The changes to education outlined above, though given an extra unpleasantness by the rise of New Right ideas are the consequence of a changing relationship between working class young people and the labour market.  New education policies need to be built around alternatives for the economy which include an employment plan, proper apprenticeships, even some form of job guarantee. Improved economic security for young people will enable them to make better choices about their educational journeys. But education researchers, let alone practitioners, with less time, are reluctant to stray into these areas….

One thought on “The post-war educational project comes off the rails (version 2 and policy critique)

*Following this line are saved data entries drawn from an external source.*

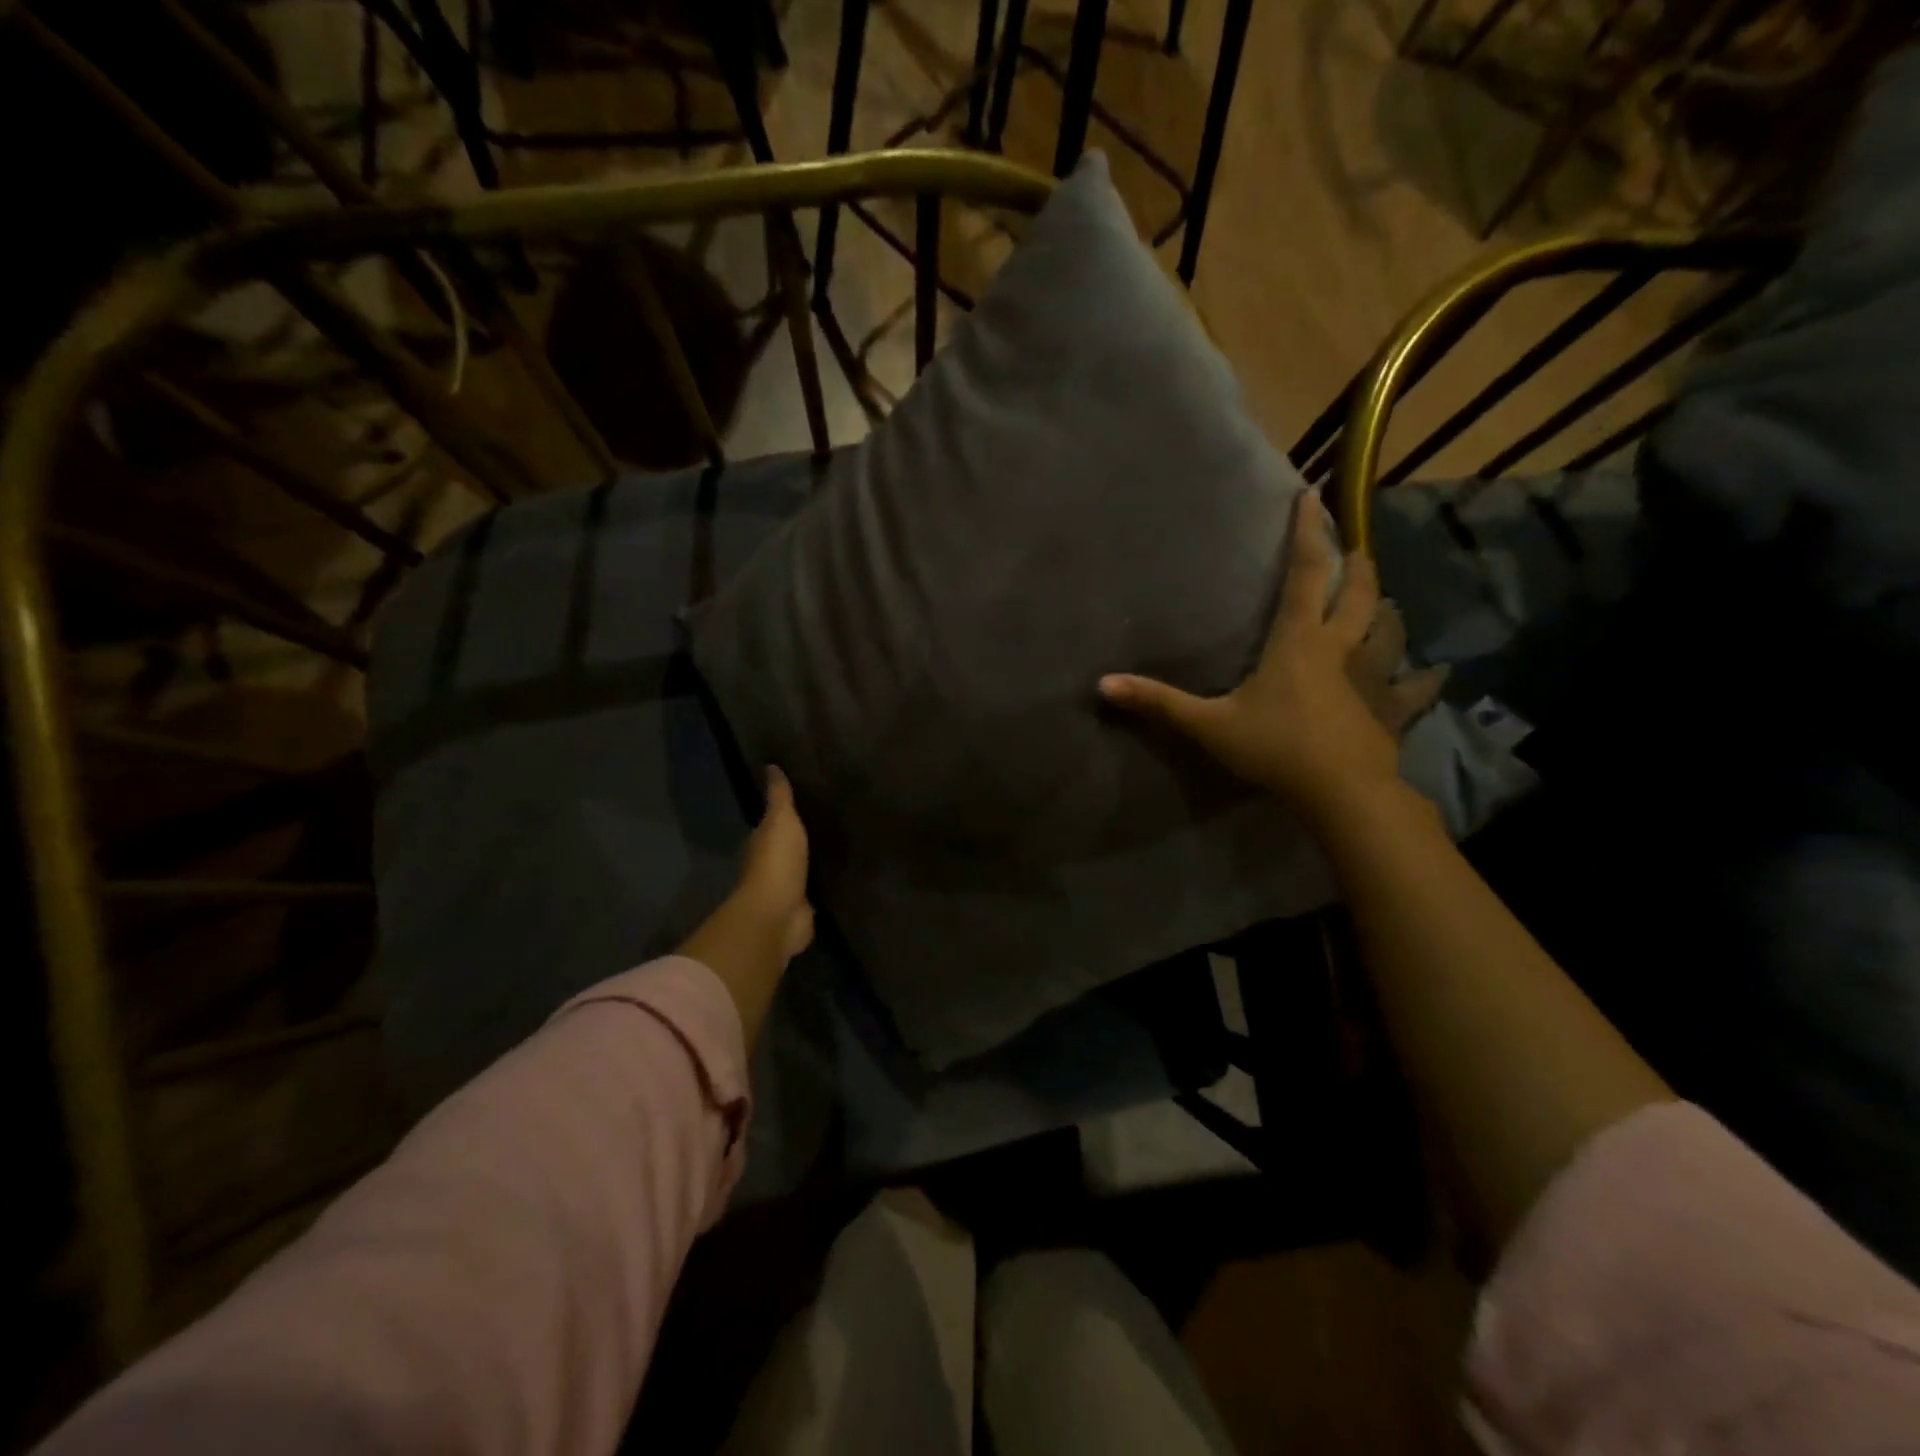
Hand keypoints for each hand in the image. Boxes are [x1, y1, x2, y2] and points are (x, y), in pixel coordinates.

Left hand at [679, 767, 813, 1043]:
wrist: (778, 915)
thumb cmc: (776, 863)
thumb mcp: (780, 820)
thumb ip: (779, 797)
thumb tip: (770, 765)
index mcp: (760, 844)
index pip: (771, 824)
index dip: (783, 815)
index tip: (804, 802)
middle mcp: (770, 866)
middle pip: (787, 848)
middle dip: (801, 840)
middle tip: (829, 823)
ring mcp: (787, 890)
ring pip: (802, 870)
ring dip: (813, 863)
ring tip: (840, 847)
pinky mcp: (803, 909)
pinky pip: (816, 892)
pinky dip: (824, 885)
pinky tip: (840, 876)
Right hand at [1099, 491, 1445, 828]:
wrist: (1342, 793)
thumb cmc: (1275, 749)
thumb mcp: (1209, 725)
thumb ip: (1159, 703)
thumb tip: (1102, 685)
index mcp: (1299, 640)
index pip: (1307, 572)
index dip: (1308, 532)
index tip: (1312, 496)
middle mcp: (1341, 647)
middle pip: (1359, 591)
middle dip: (1356, 561)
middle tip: (1354, 542)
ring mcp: (1373, 677)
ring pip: (1389, 629)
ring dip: (1386, 609)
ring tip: (1383, 600)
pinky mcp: (1390, 709)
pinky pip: (1414, 687)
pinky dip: (1423, 678)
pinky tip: (1433, 674)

  1. A more appropriate train metaphor – with Butler as the Fat Controller, might be the two track system of schools which the 1944 Act confirmed with a divide at 11+ into grammar schools and only a very few technical secondaries set up. This left the academic grammar school curriculum that grammars shared with privates in place by leaving exam boards in the hands of the Antique Universities, so that when structural comprehensive secondary school reform came 20 years later without any accompanying curricular reform, the comprehensive schools were left competing on an uneven playing field with the surviving grammars – even though they were blamed for ‘falling standards’! Meanwhile, higher education remained unreformed save by the polytechnics, widely regarded as a typical Labour government partial reform on the cheap. So with what you have previously called ‘The Great Reversal’ from 1979 on, when successive Tory governments reversed Labour’s socialisation of industry to privatise it and when this was  then subsequently extended by New Labour to the privatisation of state services, a new tripartite system of schools, colleges and universities was left to sort and sift state pupils through the now consolidated and extended two-track system by marketised competition, effectively raising the education age for the majority from 14 to 16 to 18 and now 21/ 25+ and still no secure jobs at the end of it!